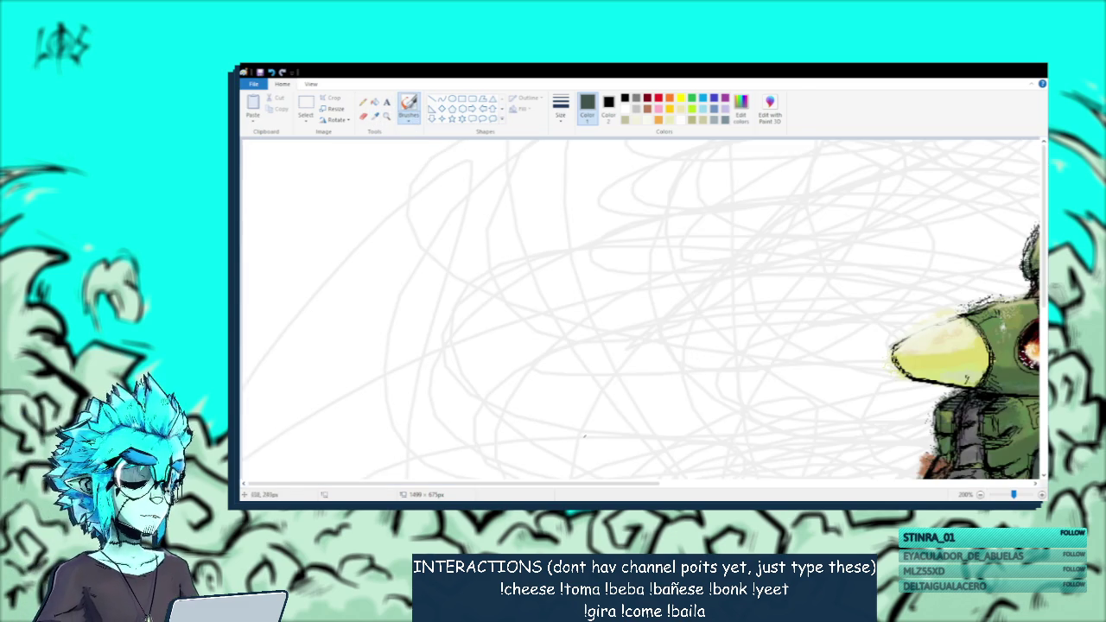
{"action": "left_click_drag", "start_coordinate": [538, 483], "coordinate": [767, 488]}
{"action": "scroll", "coordinate": [605, 346], "scroll_direction": "down", "scroll_amount": 5}
{"action": "left_click", "coordinate": [624, 101]}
•••••
Reproduce the whole listing above word for word, but not its pictures.

▸ Answer to this exercise:
{"action": "left_click_drag", "start_coordinate": [538, 483], "coordinate": [767, 488]}
{"action": "scroll", "coordinate": [605, 346], "scroll_direction": "down", "scroll_amount": 5}
{"action": "left_click", "coordinate": [624, 101]}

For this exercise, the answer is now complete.